Pourtant, le système s'étend au-delà de la science cognitive. Il touche à l'éthique, car un être simulé peut encore mériter une considération morale. Il touche à la politique, car des environnements simulés pourraient être utilisés pour le contrôle, l'éducation, la punition ou l'expérimentation. Il touche à l'épistémologie, car les preuves provenant de l'intérieur d'une simulation peuvent être systématiquement trompeuses sur l'extérieur. Et il touche à la cosmologie, car les constantes de la nature peuvent alors être des artefacts de conception plutôt que des faits brutaux. Dans chaque domaine, l'hypothèse pose la même question : que change-t-il si l'ordre du monde n'est pas ultime mais conçu ?

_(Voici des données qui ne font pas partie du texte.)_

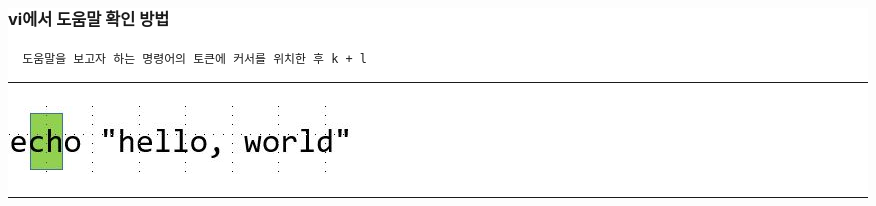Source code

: ### vi에서 도움말 확인 방법
      도움말을 보고자 하는 명령어의 토큰에 커서를 위치한 후 k + l

-----
###  ![echodrag](/assets/echodrag.jpg)
-----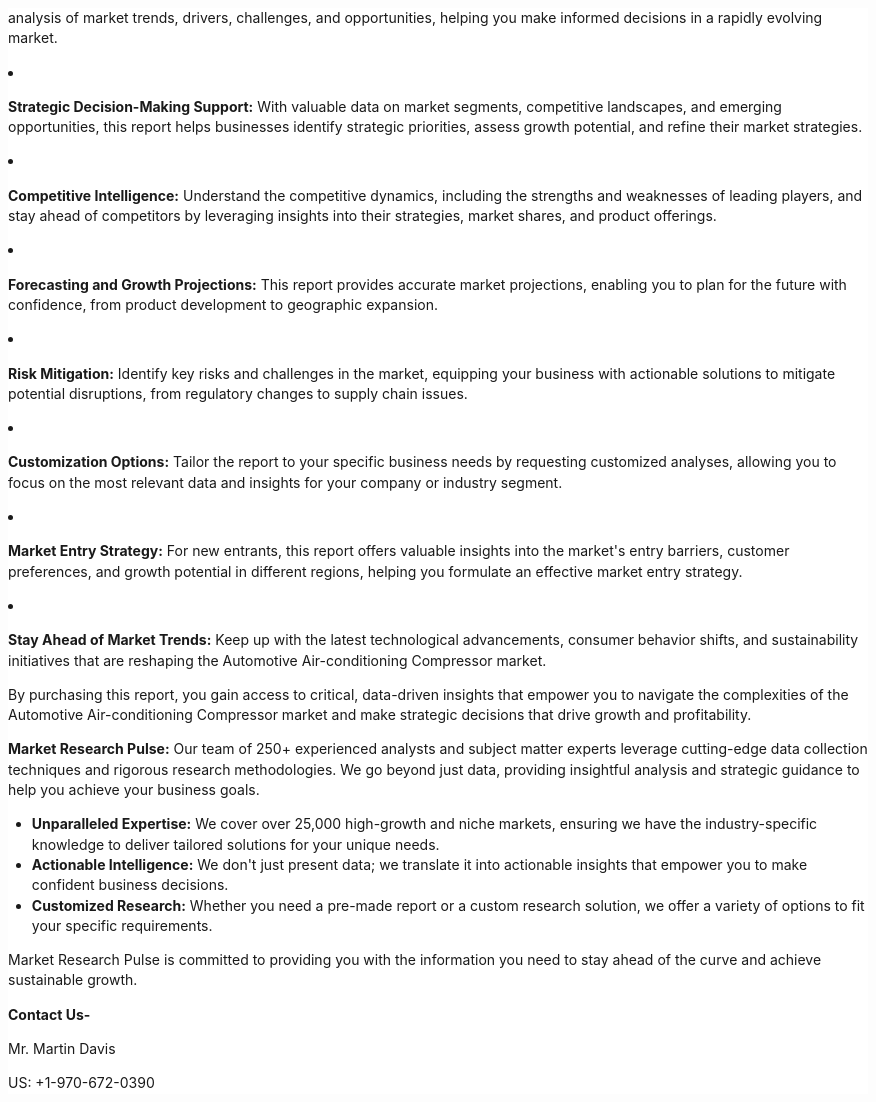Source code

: analysis of market trends, drivers, challenges, and opportunities, helping you make informed decisions in a rapidly evolving market.</p></li><li><p><strong>Strategic Decision-Making Support:</strong> With valuable data on market segments, competitive landscapes, and emerging opportunities, this report helps businesses identify strategic priorities, assess growth potential, and refine their market strategies.</p></li><li><p><strong>Competitive Intelligence:</strong> Understand the competitive dynamics, including the strengths and weaknesses of leading players, and stay ahead of competitors by leveraging insights into their strategies, market shares, and product offerings.</p></li><li><p><strong>Forecasting and Growth Projections:</strong> This report provides accurate market projections, enabling you to plan for the future with confidence, from product development to geographic expansion.</p></li><li><p><strong>Risk Mitigation:</strong> Identify key risks and challenges in the market, equipping your business with actionable solutions to mitigate potential disruptions, from regulatory changes to supply chain issues.</p></li><li><p><strong>Customization Options:</strong> Tailor the report to your specific business needs by requesting customized analyses, allowing you to focus on the most relevant data and insights for your company or industry segment.</p></li><li><p><strong>Market Entry Strategy:</strong> For new entrants, this report offers valuable insights into the market's entry barriers, customer preferences, and growth potential in different regions, helping you formulate an effective market entry strategy.</p></li><li><p><strong>Stay Ahead of Market Trends:</strong> Keep up with the latest technological advancements, consumer behavior shifts, and sustainability initiatives that are reshaping the Automotive Air-conditioning Compressor market.</p></li></ol><p>By purchasing this report, you gain access to critical, data-driven insights that empower you to navigate the complexities of the Automotive Air-conditioning Compressor market and make strategic decisions that drive growth and profitability.</p><p><strong>Market Research Pulse:</strong>&nbsp;Our team of 250+ experienced analysts and subject matter experts leverage cutting-edge data collection techniques and rigorous research methodologies. We go beyond just data, providing insightful analysis and strategic guidance to help you achieve your business goals.</p><ul><li><strong>Unparalleled Expertise:</strong>&nbsp;We cover over 25,000 high-growth and niche markets, ensuring we have the industry-specific knowledge to deliver tailored solutions for your unique needs.</li><li><strong>Actionable Intelligence:</strong>&nbsp;We don't just present data; we translate it into actionable insights that empower you to make confident business decisions.</li><li><strong>Customized Research:</strong>&nbsp;Whether you need a pre-made report or a custom research solution, we offer a variety of options to fit your specific requirements.</li></ul><p>Market Research Pulse is committed to providing you with the information you need to stay ahead of the curve and achieve sustainable growth.</p><p><strong>Contact Us-</strong></p><p>Mr. Martin Davis</p><p>US: +1-970-672-0390</p>

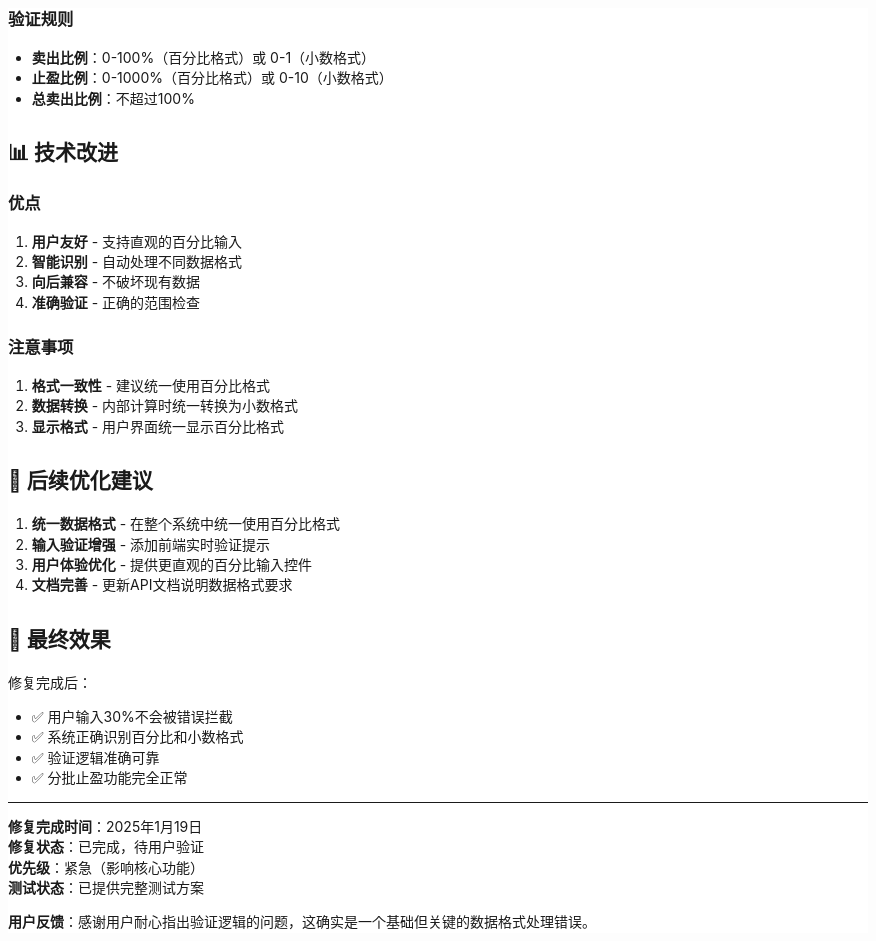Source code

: ### 验证规则
- **卖出比例**：0-100%（百分比格式）或 0-1（小数格式）
- **止盈比例**：0-1000%（百分比格式）或 0-10（小数格式）
- **总卖出比例**：不超过100%

## 📊 技术改进

### 优点
1. **用户友好** - 支持直观的百分比输入
2. **智能识别** - 自动处理不同数据格式
3. **向后兼容** - 不破坏现有数据
4. **准确验证** - 正确的范围检查

### 注意事项
1. **格式一致性** - 建议统一使用百分比格式
2. **数据转换** - 内部计算时统一转换为小数格式
3. **显示格式** - 用户界面统一显示百分比格式

## 🚀 后续优化建议

1. **统一数据格式** - 在整个系统中统一使用百分比格式
2. **输入验证增强** - 添加前端实时验证提示
3. **用户体验优化** - 提供更直观的百分比输入控件
4. **文档完善** - 更新API文档说明数据格式要求

## 🎉 最终效果

修复完成后：
- ✅ 用户输入30%不会被错误拦截
- ✅ 系统正确识别百分比和小数格式
- ✅ 验证逻辑准确可靠
- ✅ 分批止盈功能完全正常

---

**修复完成时间**：2025年1月19日  
**修复状态**：已完成，待用户验证  
**优先级**：紧急（影响核心功能）  
**测试状态**：已提供完整测试方案

**用户反馈**：感谢用户耐心指出验证逻辑的问题，这确实是一个基础但关键的数据格式处理错误。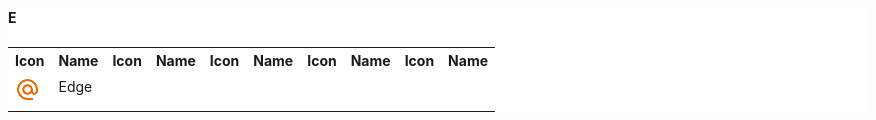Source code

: #### E
<table>
<tr>
<th>Icon</th>
<th>Name</th>
<th>Icon</th>
<th>Name</th>
<th>Icon</th>
<th>Name</th>
<th>Icon</th>
<th>Name</th>
<th>Icon</th>
<th>Name</th>
</tr>
<tr>
<td><img width=25px; height=25px src="https://raw.githubusercontent.com/PKief/vscode-material-icon-theme/main/icons/edge.svg"/></td>
<td>Edge</td>
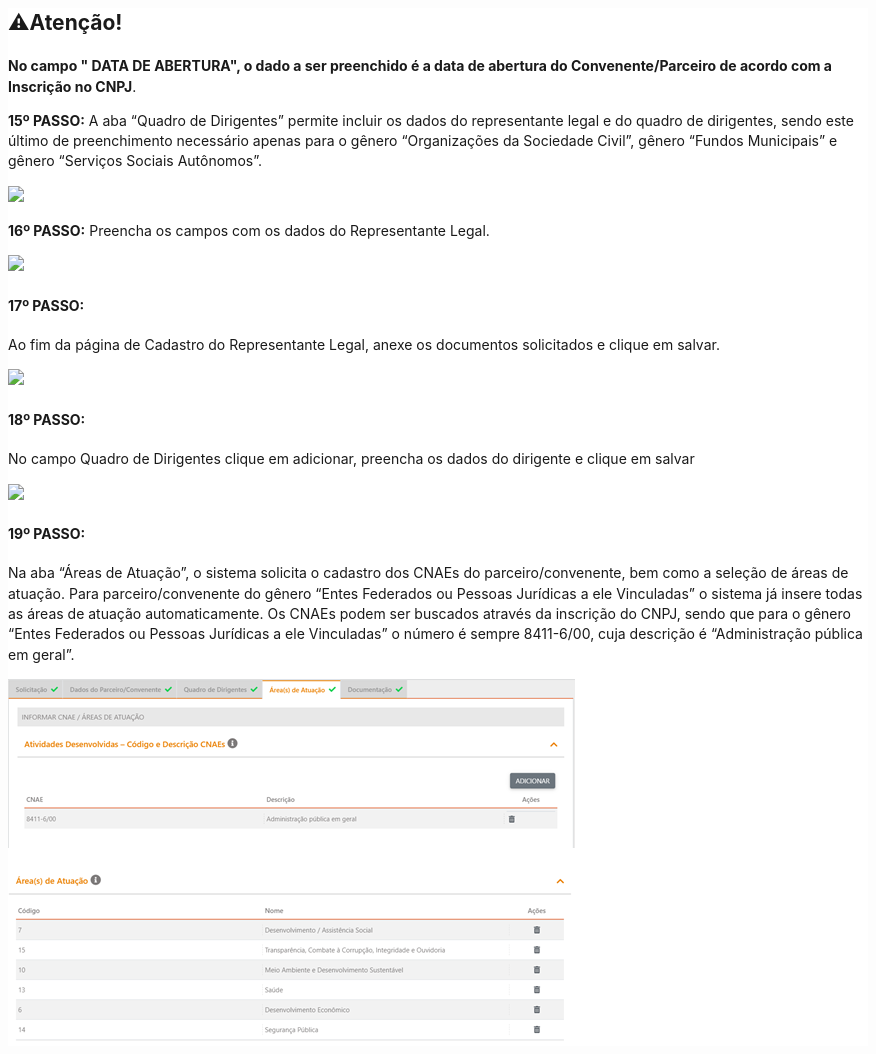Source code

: ## &#x20;                                              ⚠️Atenção!

**No campo " DATA DE ABERTURA", o dado a ser preenchido é a data de abertura  do Convenente/Parceiro de acordo com a Inscrição no CNPJ**.

**15º PASSO:** A aba “Quadro de Dirigentes” permite incluir os dados do representante legal e do quadro de dirigentes, sendo este último de preenchimento necessário apenas para o gênero “Organizações da Sociedade Civil”, gênero “Fundos Municipais” e gênero “Serviços Sociais Autônomos”.&#x20;

![](<../.gitbook/assets/Captura de Tela 2020-10-18 às 18.38.32.png>)

**16º PASSO:** Preencha os campos com os dados do Representante Legal.&#x20;

![](<../.gitbook/assets/Captura de Tela 2020-10-18 às 18.44.21.png>)

#### 17º PASSO:

Ao fim da página de Cadastro do Representante Legal, anexe os documentos solicitados e clique em salvar.

![](<../.gitbook/assets/Captura de Tela 2020-10-18 às 18.50.40.png>)

#### 18º PASSO:

No campo Quadro de Dirigentes clique em adicionar, preencha os dados do dirigente e clique em salvar&#x20;

![](<../.gitbook/assets/Captura de Tela 2020-10-18 às 18.55.40.png>)

#### 19º PASSO:

Na aba “Áreas de Atuação”, o sistema solicita o cadastro dos CNAEs do parceiro/convenente, bem como a seleção de áreas de atuação. Para parceiro/convenente do gênero “Entes Federados ou Pessoas Jurídicas a ele Vinculadas” o sistema já insere todas as áreas de atuação automaticamente. Os CNAEs podem ser buscados através da inscrição do CNPJ, sendo que para o gênero “Entes Federados ou Pessoas Jurídicas a ele Vinculadas” o número é sempre 8411-6/00, cuja descrição é “Administração pública em geral”.

![](<../.gitbook/assets/image (47).png>)

![](<../.gitbook/assets/image (48).png>)

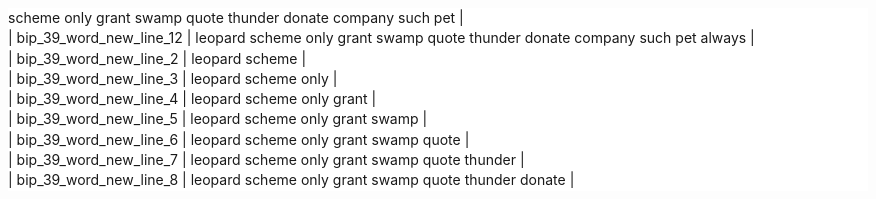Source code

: scheme
only
grant
swamp
quote
thunder
donate
company
such
pet |  
| bip_39_word_new_line_12 | leopard
scheme
only
grant
swamp
quote
thunder
donate
company
such
pet
always |  
| bip_39_word_new_line_2 | leopard
scheme |  
| bip_39_word_new_line_3 | leopard
scheme
only |  
| bip_39_word_new_line_4 | leopard
scheme
only
grant |  
| bip_39_word_new_line_5 | leopard
scheme
only
grant
swamp |  
| bip_39_word_new_line_6 | leopard
scheme
only
grant
swamp
quote |  
| bip_39_word_new_line_7 | leopard
scheme
only
grant
swamp
quote
thunder |  
| bip_39_word_new_line_8 | leopard
scheme
only
grant
swamp
quote
thunder
donate |  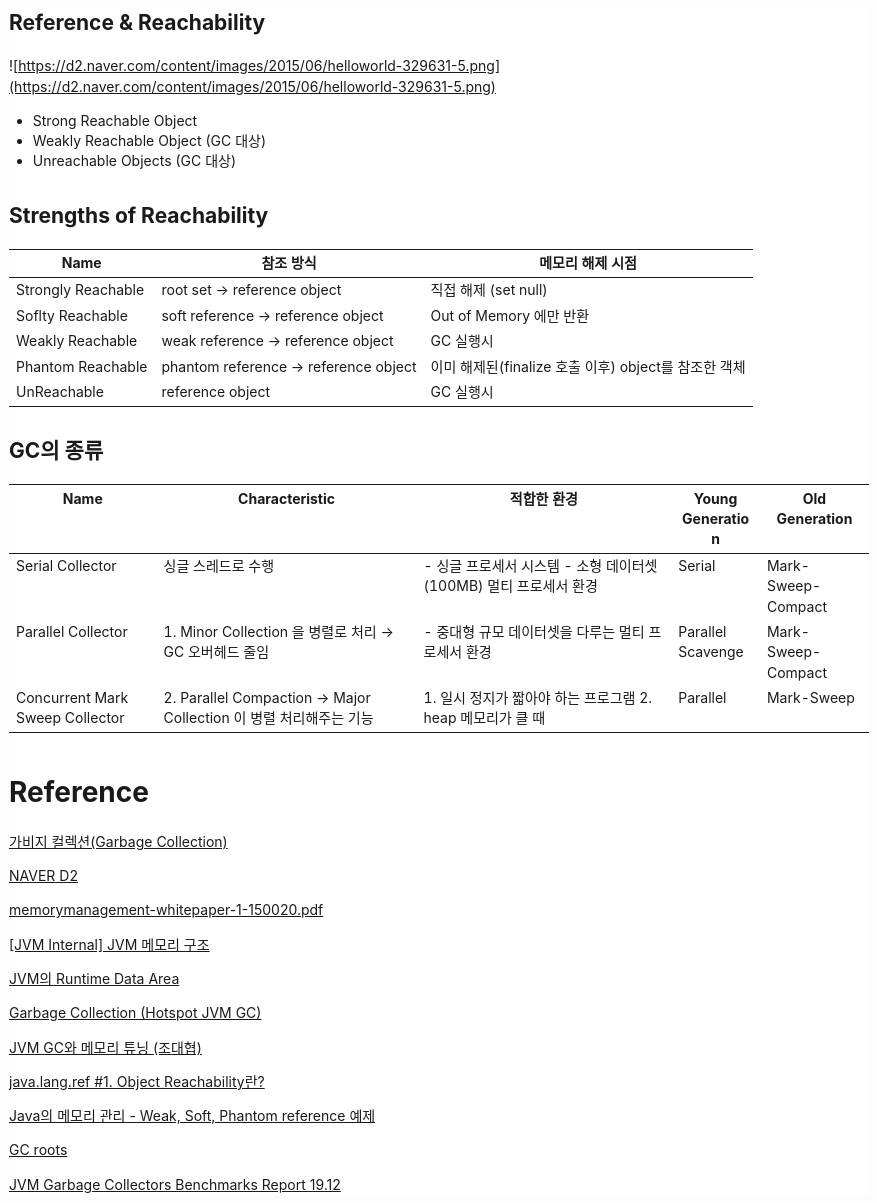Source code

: ## **Reference & Reachability**

![https://d2.naver.com/content/images/2015/06/helloworld-329631-5.png](https://d2.naver.com/content/images/2015/06/helloworld-329631-5.png)

- Strong Reachable Object
- Weakly Reachable Object (GC 대상)
- Unreachable Objects (GC 대상)

## **Strengths of Reachability**

| Name               | 참조 방식                            | 메모리 해제 시점                                     |
|--------------------|--------------------------------------|------------------------------------------------------|
| Strongly Reachable | root set → reference object          | 직접 해제 (set null)                                 |
| Soflty Reachable   | soft reference → reference object    | Out of Memory 에만 반환                              |
| Weakly Reachable   | weak reference → reference object    | GC 실행시                                            |
| Phantom Reachable  | phantom reference → reference object | 이미 해제된(finalize 호출 이후) object를 참조한 객체 |
| UnReachable        | reference object                     | GC 실행시                                            |

## GC의 종류
| Name                            | Characteristic                                                    | 적합한 환경                                                          | Young Generation  | Old Generation                   |
|---------------------------------|-------------------------------------------------------------------|-------------------------------------------------------------------|-------------------|--------------------|
| Serial Collector                | 싱글 스레드로 수행                                                | - 싱글 프로세서 시스템 - 소형 데이터셋 (100MB) 멀티 프로세서 환경 | Serial            | Mark-Sweep-Compact |
| Parallel Collector              | 1. Minor Collection 을 병렬로 처리 → GC 오버헤드 줄임             | - 중대형 규모 데이터셋을 다루는 멀티 프로세서 환경                | Parallel Scavenge | Mark-Sweep-Compact |
| Concurrent Mark Sweep Collector | 2. Parallel Compaction → Major Collection 이 병렬 처리해주는 기능 | 1. 일시 정지가 짧아야 하는 프로그램 2. heap 메모리가 클 때        | Parallel          | Mark-Sweep         |

# Reference

[가비지 컬렉션(Garbage Collection)](https://jungwoon.github.io/java,%20gc/2019/07/27/Garbage-Collection/)

[NAVER D2](https://d2.naver.com/helloworld/329631)

[memorymanagement-whitepaper-1-150020.pdf](https://www.oracle.com/technetwork/java/javase/tech/memorymanagement-whitepaper-1-150020.pdf)

[](https://www.oracle.com/java/technologies/javase/javase-core-technologies-apis.html)

[[JVM Internal] JVM 메모리 구조](https://12bme.tistory.com/382)

[JVM의 Runtime Data Area](https://www.holaxprogramming.com/2013/07/16/java-jvm-runtime-data-area/)

[Garbage Collection (Hotspot JVM GC)](https://lazymankook.tistory.com/83)

[JVM GC와 메모리 튜닝 (조대협)](https://5dol.tistory.com/183)

[java.lang.ref #1. Object Reachability란?](https://frontjang.info/entry/javalangref-1-SoftRerefence-WeakReference-PhantomReference)

[Java의 메모리 관리 - Weak, Soft, Phantom reference 예제](https://tourspace.tistory.com/42)

[GC roots](https://www.yourkit.com/docs/java/help/gc_roots.jsp)

[JVM Garbage Collectors Benchmarks Report 19.12](https://ionutbalosin.com/2019/12/jvm-garbage-collectors-benchmarks-report-19-12/)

Les enjeux sont aiguisés par le fait que l'hypothèse ne se contente pas de renommer la réalité ; elle réorganise le sens de l'évidence. Si le monde est simulé, alors ce qui compte comme un indice, une loi ou une frontière peut lui-même faire partie de l'architecture du système. C'est pourquoi l'argument a un tel attrait durable en philosophie : il place l'observation ordinaire dans un problème de comptabilité plus large. L'observateur ne regarde pas simplement le monde. L'observateur peut être une unité dans une population, et la population peut être répartie à travers les niveaux de la réalité. Une fois que cette possibilité est prise au sérieux, même des faits familiers acquièrent un double aspect.

À ce stade, le système semble élégant, voire omineux. Il explique pourquoi le monde pourrait être mathématiquement lisible, pourquoi les observateurs pourraient être nombreux, et pourquoi des esprits pourraient exister sous des formes non biologiques. Mais l'élégance n'est pas la vérité, et la portée de l'hypothèse expose sa vulnérabilité. Une position qui peut s'étendre à travers tant de domaines invite des objections de chacun d'eux. Le prochain chapitre commence là où l'argument rencontre la résistance : non pas de la caricature, mais de philosophes, de scientifiques et de sceptiques sérieux qui se demandent si toute la structure repose sur un terrain instable.